JFK Assassination Logic: How to Think About Claims of Conspiracy
By John McAdams
Potomac Books. 308 pp. $27.50
By Kenneth Scearce
For nearly half a century, JFK conspiracy theorists and their lone-gunman adversaries have thrust and parried in an unending duel of words, piling up a Mt. Everest of analysis alternating with invective. Dozens of television programs, thousands of articles, pamphlets, and books, and (more recently) terabytes of online debates have painstakingly reconstructed, and just as quickly deconstructed, all imaginable aspects, from the tiniest details up to unified field theories that attempt to explain everything about the assassination.
As a result, each successive opus, essay, rant—indeed, each additional word on this subject— confronts an increasingly heavy burden of justifying its utility (or ought to).
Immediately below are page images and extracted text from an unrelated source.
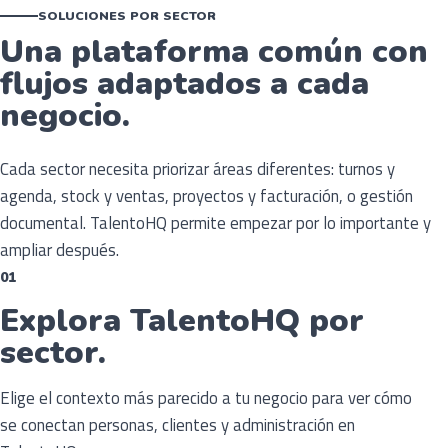
SOLUCIONES POR SECTOR
Una plataforma común con
flujos adaptados a cada
negocio.
Cada sector necesita priorizar áreas diferentes: turnos y
agenda, stock y ventas, proyectos y facturación, o gestión
documental. TalentoHQ permite empezar por lo importante y
ampliar después.
01
Explora TalentoHQ por
sector.
Elige el contexto más parecido a tu negocio para ver cómo
se conectan personas, clientes y administración en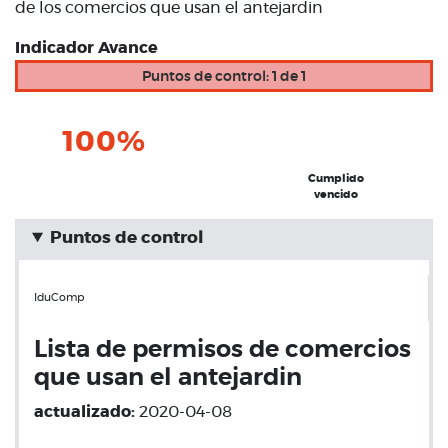
de los comercios que usan el antejardin
Indicador Avance
Puntos de control: 1 de 1
100%
Cumplido
vencido
Puntos de control
IduComp
Lista de permisos de comercios
que usan el antejardin
actualizado:
2020-04-08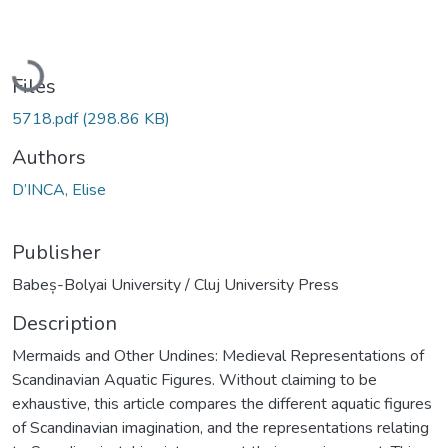
Loading...
Files
5718.pdf
(298.86 KB)
Authors
D’INCA, Elise
Publisher
Babeș-Bolyai University / Cluj University Press
Description
Mermaids and Other Undines: Medieval Representations of
Scandinavian Aquatic Figures. Without claiming to be
exhaustive, this article compares the different aquatic figures
of Scandinavian imagination, and the representations relating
Marquette University professor John McAdams’s book, JFK Assassination Logic: How to Think About Claims of Conspiracy proposes that a larger meaning can yet be derived from study of the assassination; that is, it can serve as a template for exposing the illogic, self-delusion, and charlatanry of Truthers, Birthers, or whatever the conspiracy theory de jour is.
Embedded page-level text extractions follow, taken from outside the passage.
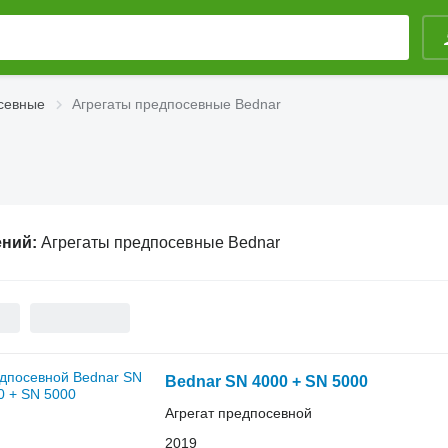
севные
Агрегаты предпосевные Bednar
ений:
Агрегаты предпосевные Bednar
Bednar SN 4000 + SN 5000
Агрегат предпосевной
2019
McAdams begins by rounding up the usual suspects behind JFK conspiracy theory-thinking: beguilement with eyewitnesses who seemingly contradict the forensic and photographic evidence; selective and misleading quotations; narrow-mindedness and ineptitude in attempting to interpret evidence; abandonment of common sense for grandiosity; reflexive prejudice against “hard” evidence that points to a non-conspiratorial explanation; kitchen sink “theories of everything” that require a conspiratorial cast of thousands; mistaking bureaucratic clueless-ness for unwitting revelation of the “secret” truth. With careful reasoning and more than a dose of sass, McAdams picks apart the leading conspiracy explanations, generalizing to show common threads of illogic and mendacity. To rescue oneself from the conspiracy theorists’ thicket of misinterpretation and paranoia, suggests McAdams, one need merely think through the implications of conspiratorial “factoids” with cool-headed reason. Time and again the implausibility of the theory at issue becomes apparent.
It is not unhelpful to have a Cliff’s Notes-style synopsis of the main currents of conspiratorial thought. And McAdams’ engaging and sometimes mocking style breathes a measure of life into an otherwise worn subject. We certainly come to understand why this topic fascinates McAdams as a kind of Rosetta stone for historical-political analysis and criticism.